▶ _Stated task_
Filter the records below, retaining only those lines that contain the string "collection", and copy each retained line in full.

▶ _Material for the task_

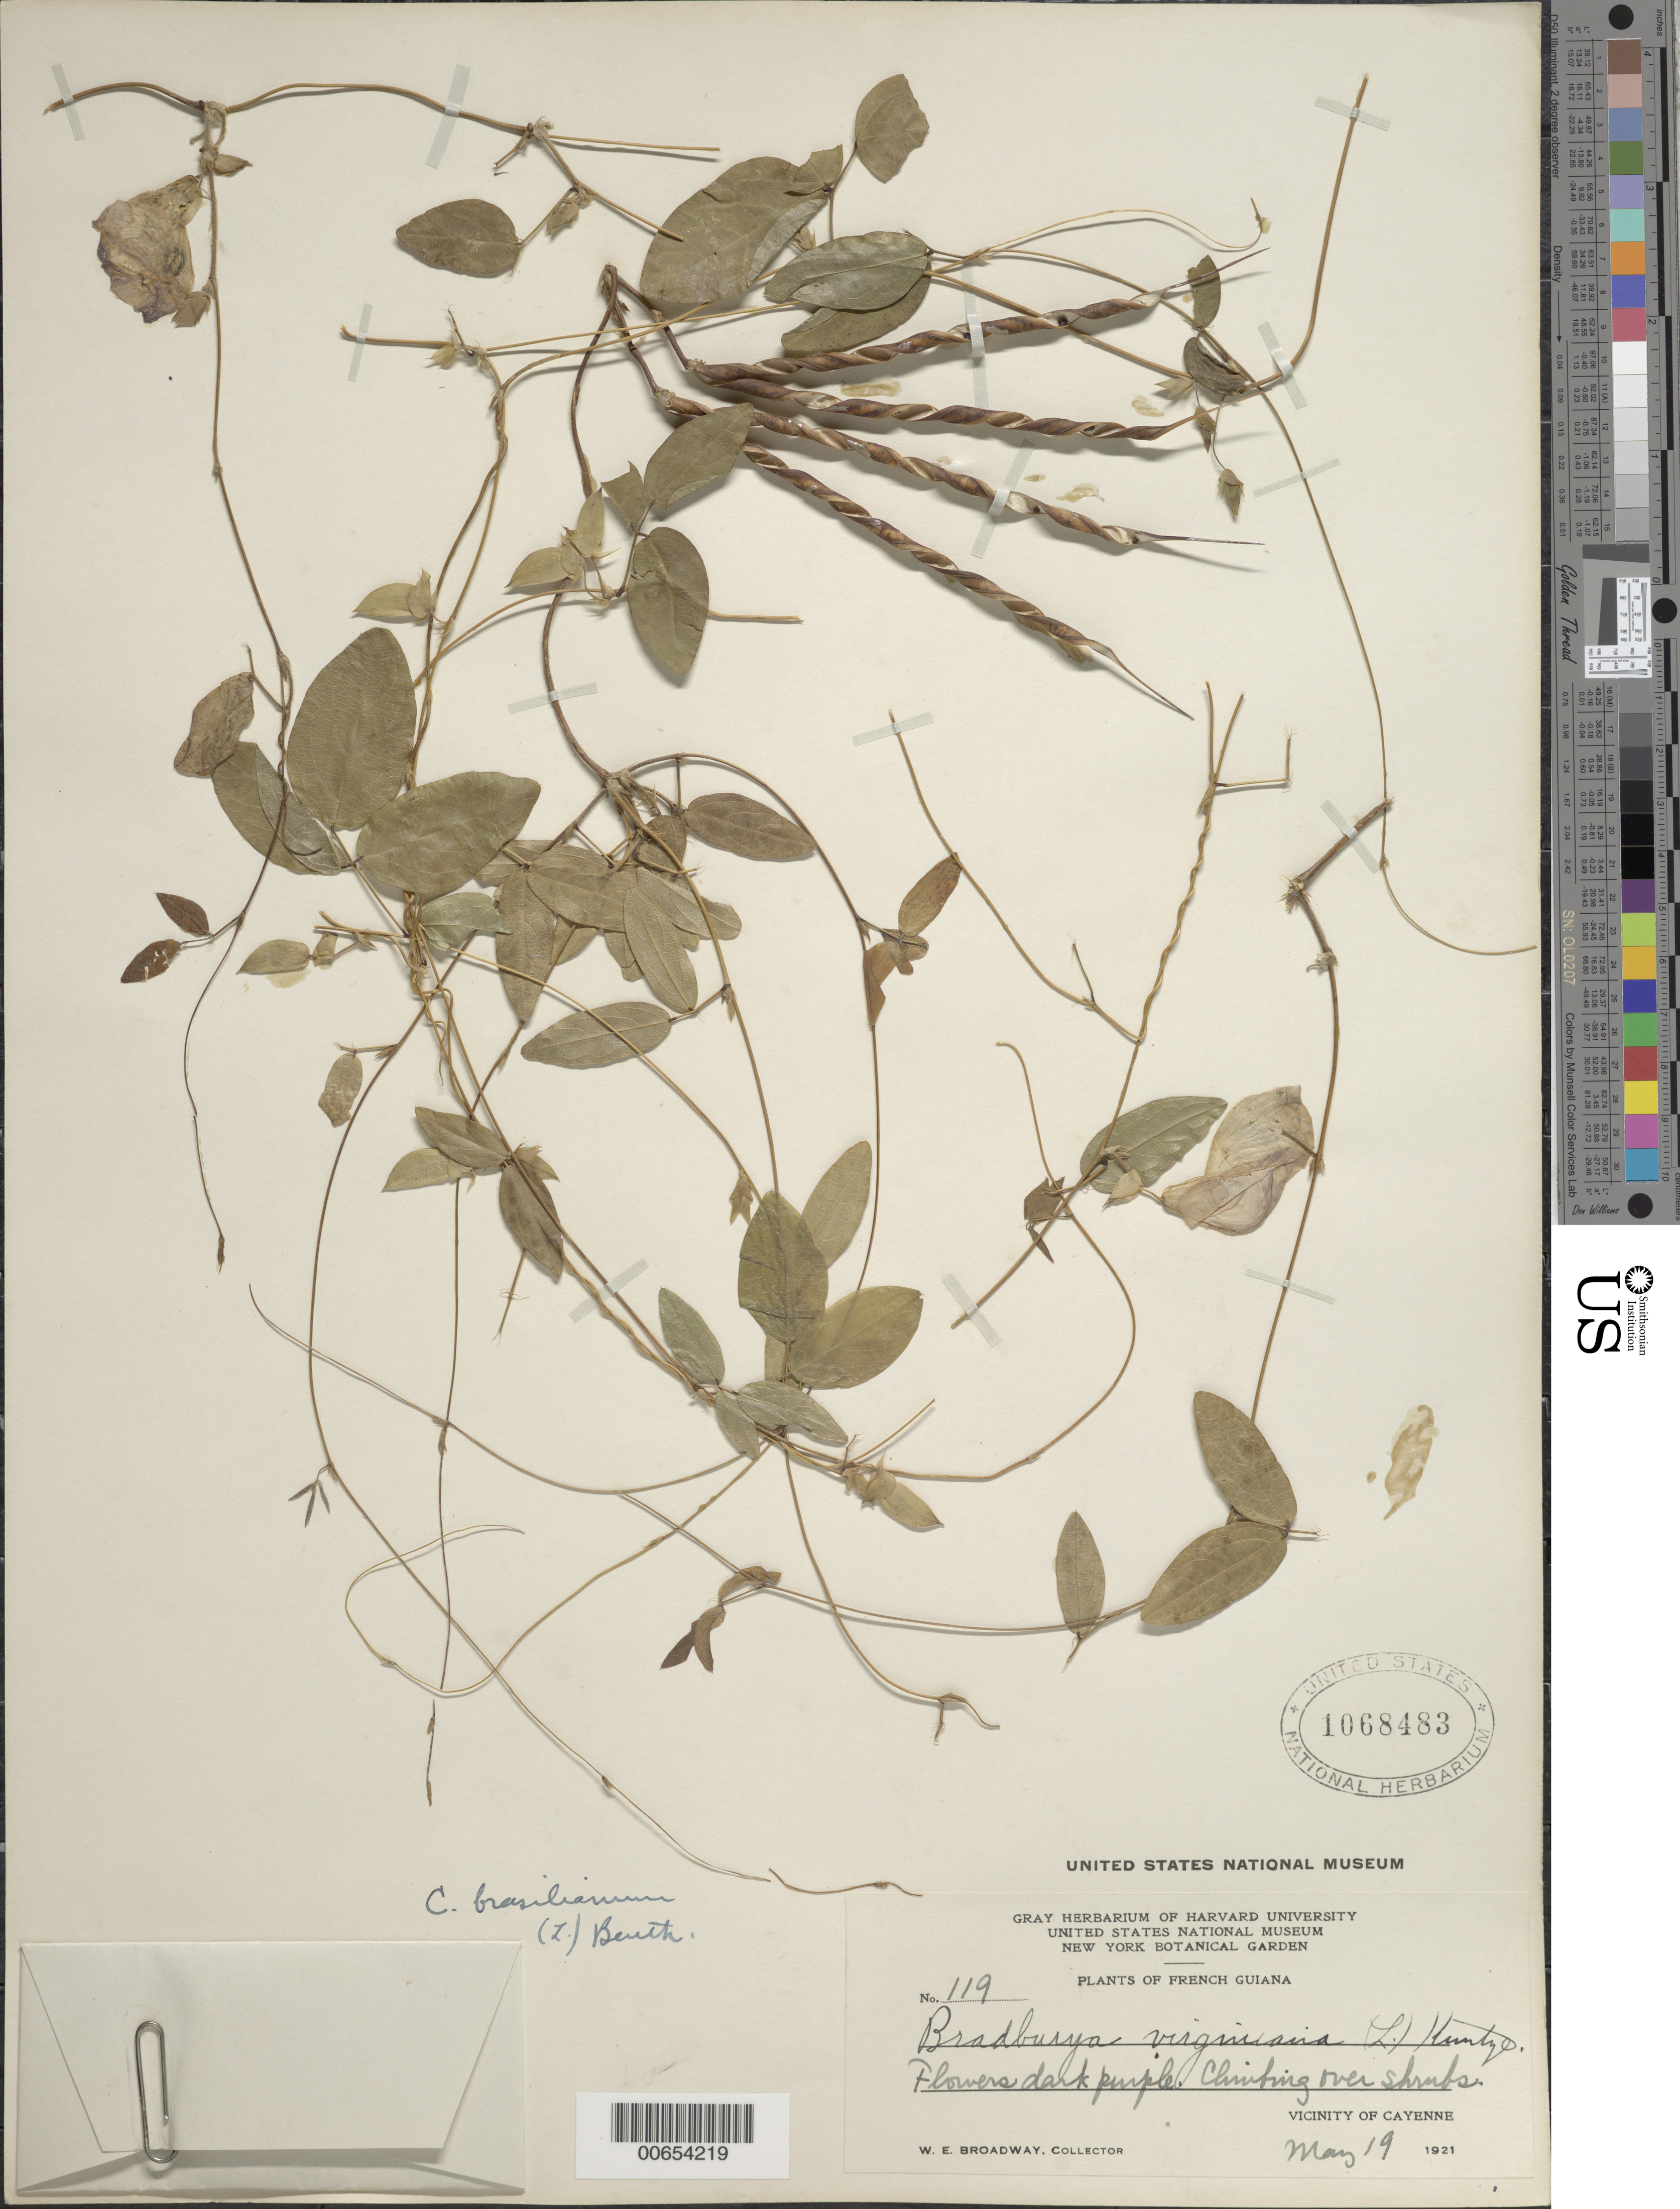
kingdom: Plantae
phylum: Tracheophyta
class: Magnoliopsida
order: Fabales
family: Fabaceae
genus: Centrosema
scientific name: Centrosema brasilianum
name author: (L.) Benth.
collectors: W. E. Broadway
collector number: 119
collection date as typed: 19-May-21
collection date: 1921-05-19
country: French Guiana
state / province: Cayenne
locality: Cayenne, vic.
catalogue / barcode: US 1068483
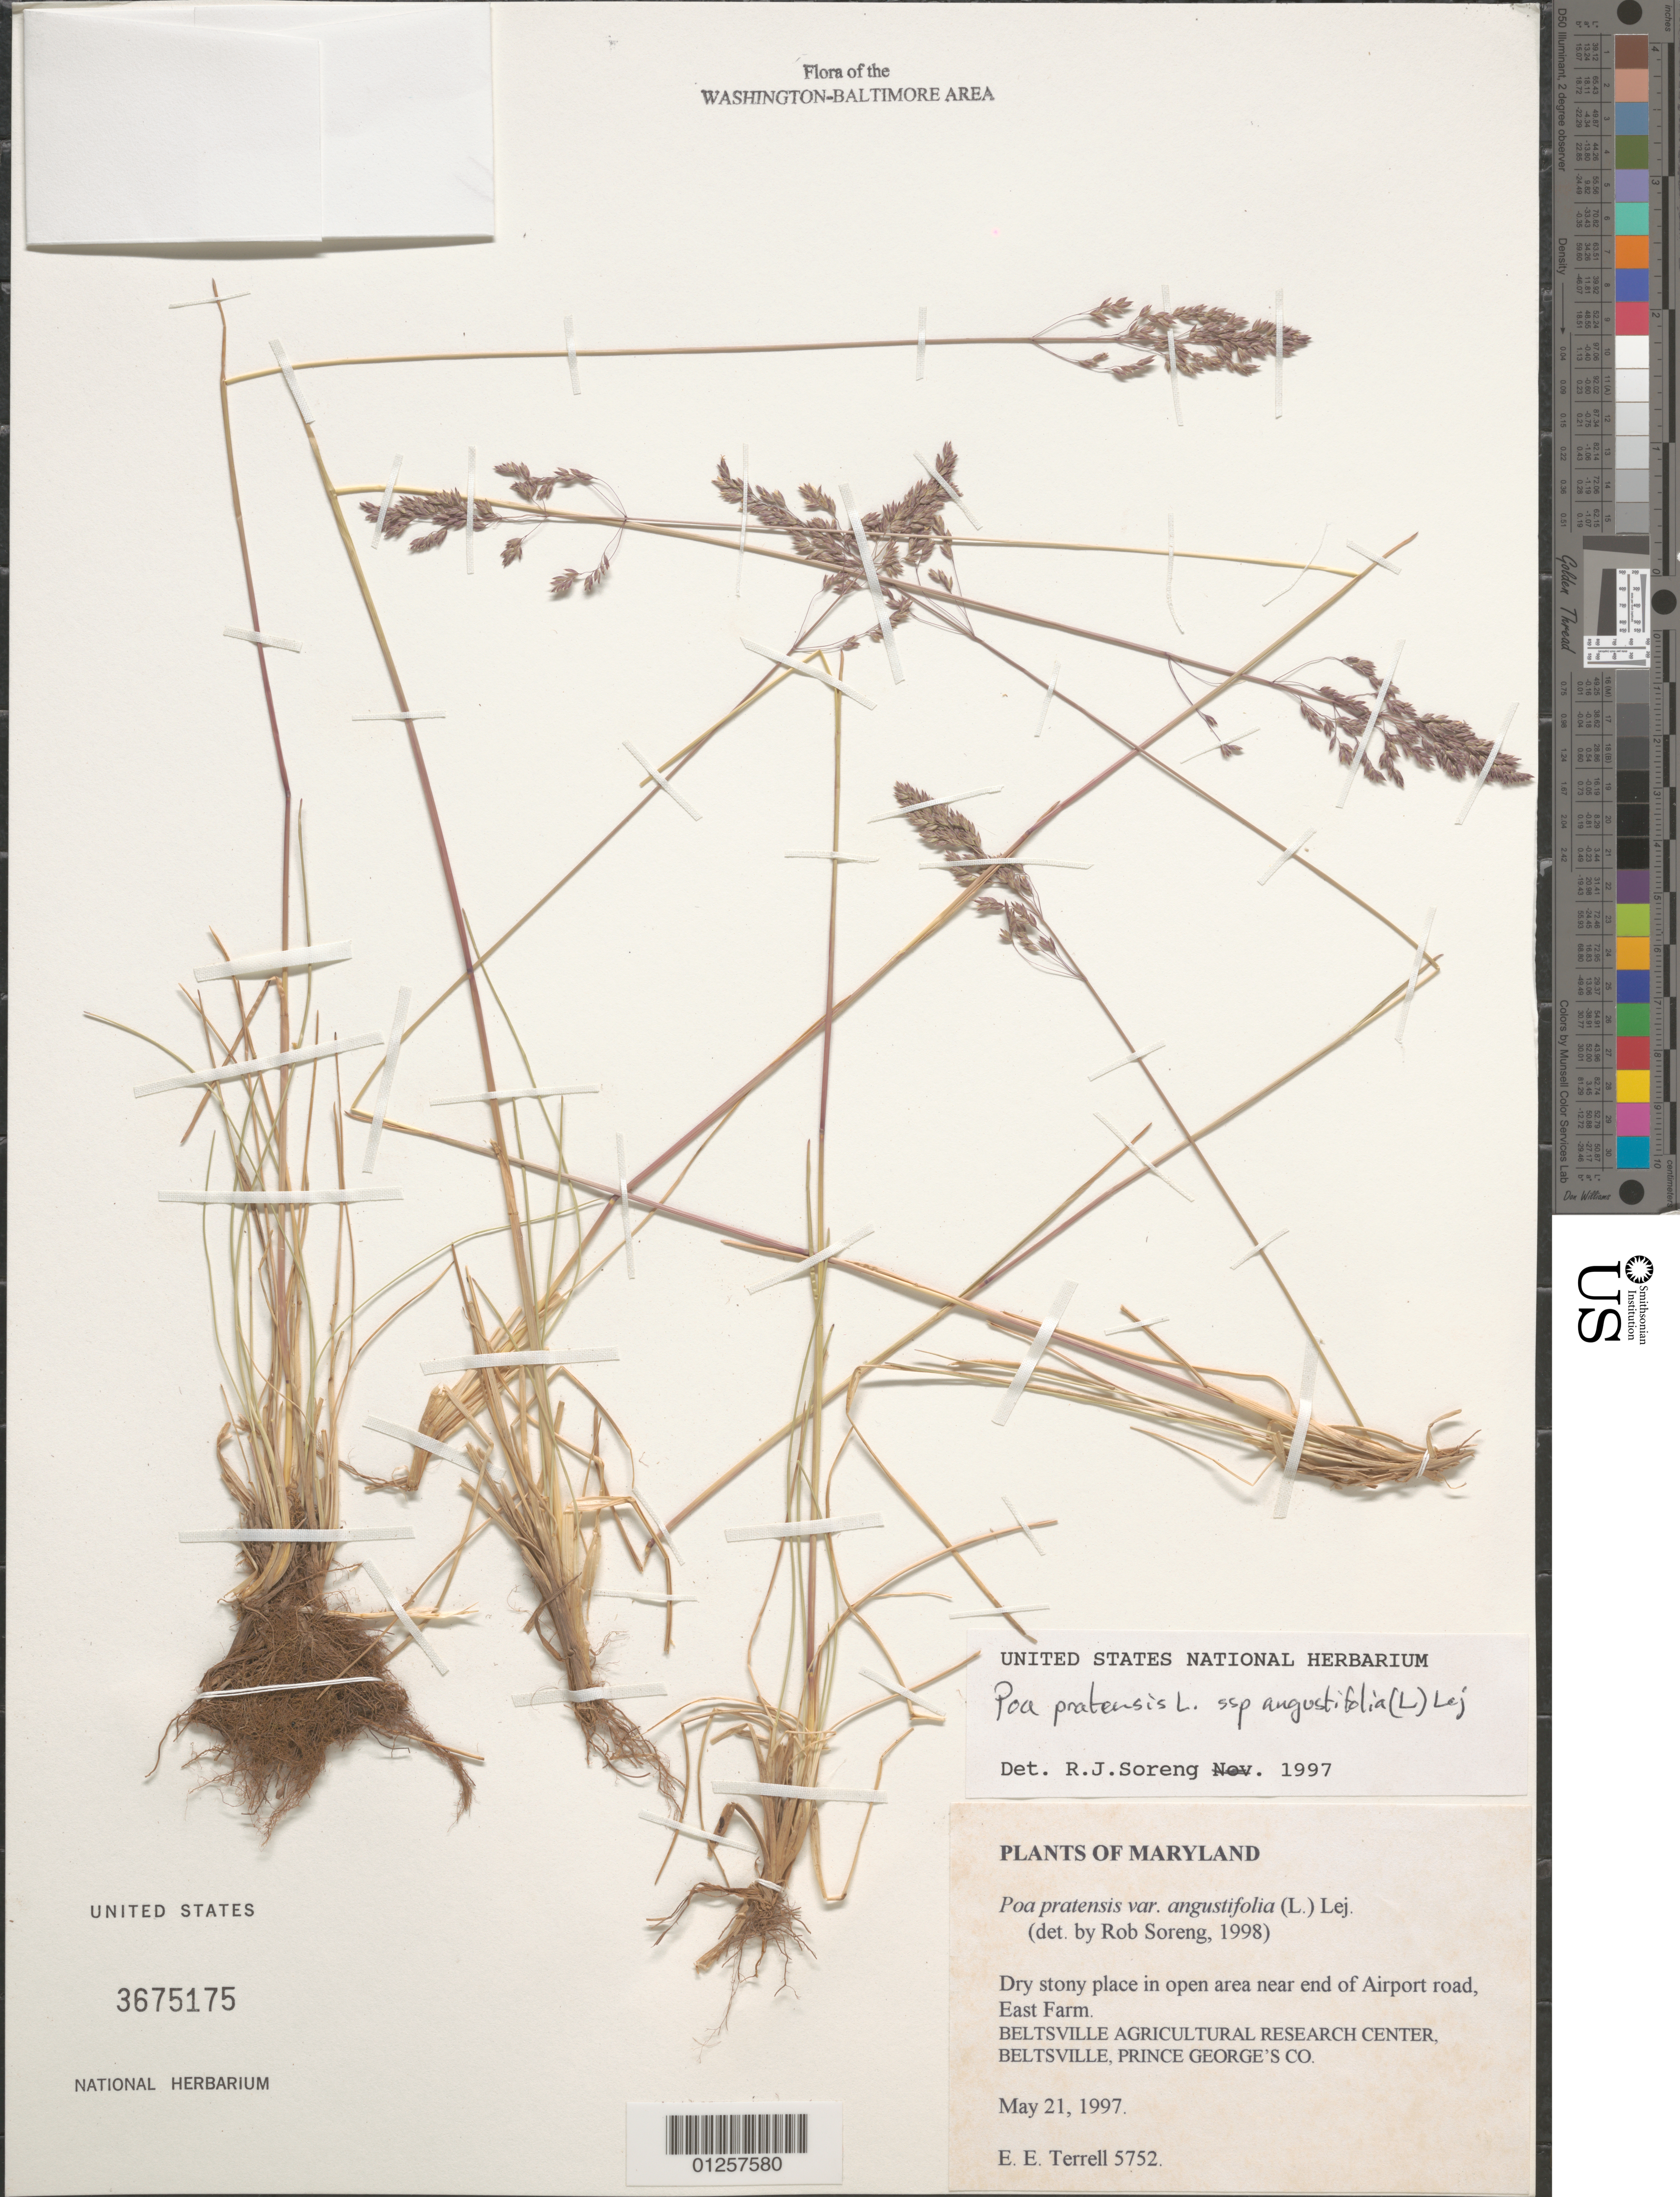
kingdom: Plantae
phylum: Tracheophyta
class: Liliopsida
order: Poales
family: Poaceae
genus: Poa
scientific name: Poa pratensis subsp. angustifolia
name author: (L.) Lej.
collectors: E. E. Terrell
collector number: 5752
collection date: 1997-05-21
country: United States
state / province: Maryland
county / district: Prince George's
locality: Agricultural Research Centre.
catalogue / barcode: US 3675175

▶ _Exercise solution_
collection date as typed: 19-May-21
collection date: 1921-05-19
collection date: 1997-05-21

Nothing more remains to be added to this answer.